Publico aqui apenas o trecho sobre a construção em Lisboa, mas prometo mais adiante um segundo trecho, mais pessoal, e também a ver com a nossa capital: “Lisboa tem uma paisagem muito especial, porque é banhada por um rio enorme, tem muitas colinas, uma história antiga. Então, em termos de construção, há três opções clássicas. Ou uma escolha que inclua partes das três opções. Uma opção é eliminar a agricultura. Outra é construir onde estão hoje florestas. E uma terceira opção é triplicar a altura de cada edifício. Essa escolha compete à cidade, a quem decide em nome dela. Mas estou a imaginar que Lisboa tem ainda alguma agricultura, mas não muita. Quanto a florestas, provavelmente é só Monsanto. E fazer subir os edifícios, não sei se será apenas um problema cultural ou se é mesmo possível fazer isso em Lisboa com tantas colinas. Portanto, se a população aumentar em Lisboa, será uma situação muito difícil. Mas essas são as escolhas possíveis. Como cientista, posso dizer que existem dimensões de avaliação dessas escolhas. Uma delas é o custo. Provavelmente a opção mais barata era construir na lavoura, certo? Por estar nos vales, são zonas relativamente planas. Já as florestas ficam principalmente nas colinas, certo? O que torna a construção mais cara, pois as fundações são muito mais complicadas. E o mais caro de tudo é demolir a casa de alguém para construir um prédio de apartamentos. Para construir em altitude. Mas cada opção tem problemas. Se eliminarmos a agricultura, não teremos alimentos locais. Se construirmos nas florestas, não teremos ar puro. E se construirmos em altitude, não se mantém o património da cidade. Pareceria Hong Kong. Ou qualquer outra cidade do mundo. Já não seria Lisboa. Portanto, há muito para debater.”
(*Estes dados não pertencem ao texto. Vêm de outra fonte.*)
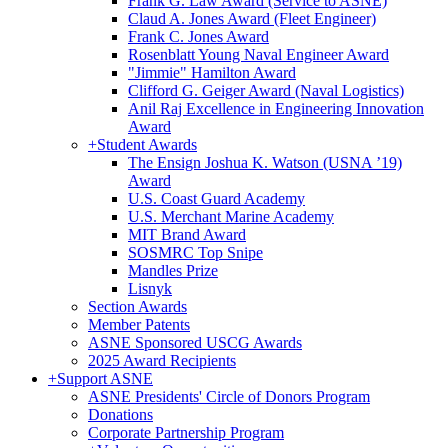
Frank G. Law Award (Service to ASNE)
Claud A. Jones Award (Fleet Engineer)
Frank C. Jones Award
Rosenblatt Young Naval Engineer Award
"Jimmie" Hamilton Award
Clifford G. Geiger Award (Naval Logistics)
Anil Raj Excellence in Engineering Innovation
Award
+
Student Awards
The Ensign Joshua K. Watson (USNA ’19)
Award
U.S. Coast Guard Academy
U.S. Merchant Marine Academy
MIT Brand Award
SOSMRC Top Snipe
Mandles Prize
Lisnyk
Section Awards
Member Patents
ASNE Sponsored USCG Awards
2025 Award Recipients
+
Support ASNE
ASNE Presidents' Circle of Donors Program
Donations
Corporate Partnership Program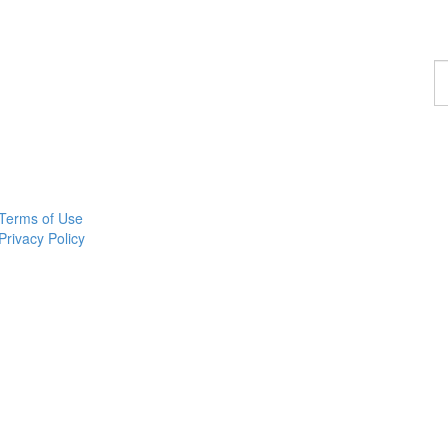
F
a
p
Terms of Use
Privacy Policy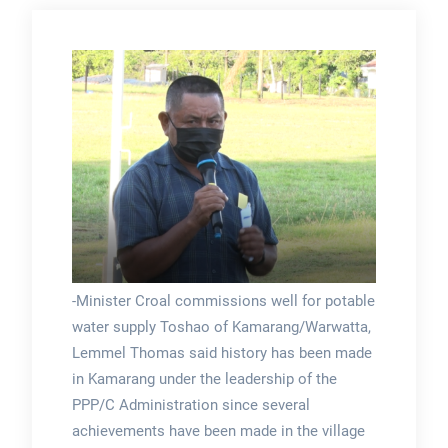
-Minister Croal commissions well for potable
water supply Toshao of Kamarang/Warwatta,
Lemmel Thomas said history has been made
in Kamarang under the leadership of the
PPP/C Administration since several
achievements have been made in the village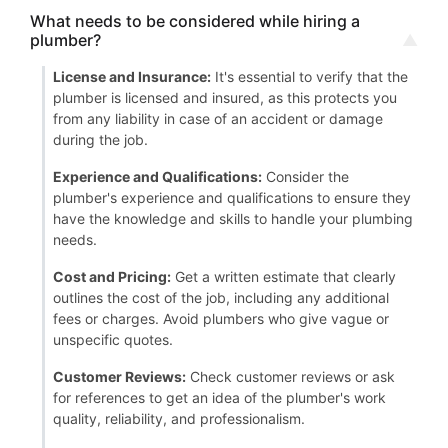
What needs to be considered while hiring a
plumber?
License and Insurance:
It's essential to verify that the
plumber is licensed and insured, as this protects you
from any liability in case of an accident or damage
during the job.
Experience and Qualifications:
Consider the
plumber's experience and qualifications to ensure they
have the knowledge and skills to handle your plumbing
needs.
Cost and Pricing:
Get a written estimate that clearly
outlines the cost of the job, including any additional
fees or charges. Avoid plumbers who give vague or
unspecific quotes.
Customer Reviews:
Check customer reviews or ask
for references to get an idea of the plumber's work
quality, reliability, and professionalism.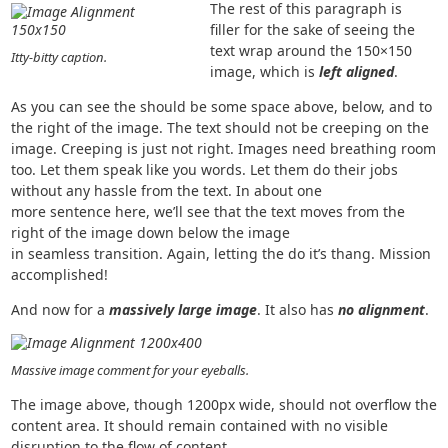
The rest of this paragraph is
filler for the sake of seeing the
text wrap around the 150×150
Itty-bitty caption.
image, which is
left aligned
.
As you can see the should be some space above, below, and to
the right of the image. The text should not be creeping on the
image. Creeping is just not right. Images need breathing room
too. Let them speak like you words. Let them do their jobs
without any hassle from the text. In about one
more sentence here, we’ll see that the text moves from the
right of the image down below the image
in seamless transition. Again, letting the do it’s thang. Mission
accomplished!
And now for a
massively large image
. It also has
no alignment
.
Massive image comment for your eyeballs.
The image above, though 1200px wide, should not overflow the
content area. It should remain contained with no visible
disruption to the flow of content.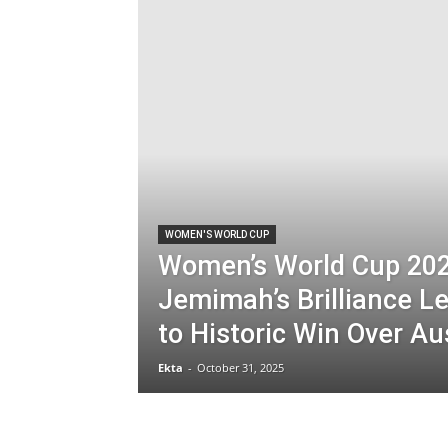
WOMEN'S WORLD CUP
Women’s World Cup 202
Jemimah’s Brilliance Le
to Historic Win Over Au
Ekta
-
October 31, 2025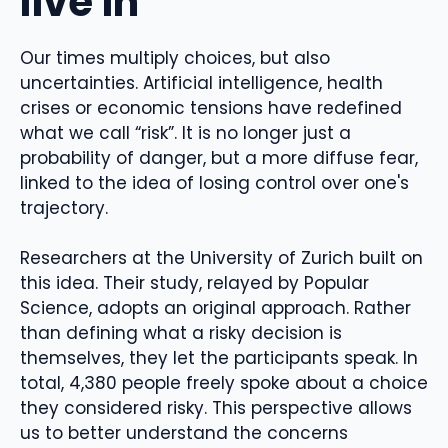
live in
Our times multiply choices, but also
uncertainties. Artificial intelligence, health
crises or economic tensions have redefined
what we call “risk”. It is no longer just a
probability of danger, but a more diffuse fear,
linked to the idea of ​​losing control over one's
trajectory.
Researchers at the University of Zurich built on
this idea. Their study, relayed by Popular
Science, adopts an original approach. Rather
than defining what a risky decision is
themselves, they let the participants speak. In
total, 4,380 people freely spoke about a choice
they considered risky. This perspective allows
us to better understand the concerns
Quando Steinitz diz que “já não seria Lisboa”, senti que não era só o académico a falar, não era só o visitante habitual da cidade. A ligação a Portugal é muito mais profunda e muito mais pessoal. Volto, pois, a transcrever parte da conversa: “Estar em Lisboa tem sempre um significado especial, desta vez também pelo Honoris Causa. Mas é muito mais do que um significado especial, devo em parte a minha vida a Lisboa. Eu era um refugiado da Alemanha nazi e estive em Lisboa durante seis semanas em 1941, e os meus pais e eu apanhámos aqui um navio para a América, e foi esse o último navio de refugiados admitido pelos Estados Unidos por causa da entrada na Segunda Guerra Mundial. Quando saímos da Alemanha viajámos num vagão de gado fechado através da França, até à Espanha. Passámos depois cerca de cinco semanas em Sevilha e, a seguir, algumas semanas em Lisboa à espera deste barco, e recebemos a hospitalidade das pessoas com quem ficámos em Lisboa, e foi muito importante o momento, porque o barco seguinte que foi da Europa para a América acabou por ser enviado de volta, e todos, ou quase todos, morreram depois. Sem o barco que nos levou de Lisboa, eu poderia ter  morrido com 4 anos de idade. Nunca esqueci. Já contei esta história muitas vezes. Os meus pais falavam muito nos Estados Unidos sobre isto quando eram vivos e eu ouvia. É algo que nunca, nunca esqueci. Obrigado.”

Obrigado, Cristina Castel-Branco, por me ter dado a oportunidade de conversar com Carl Steinitz.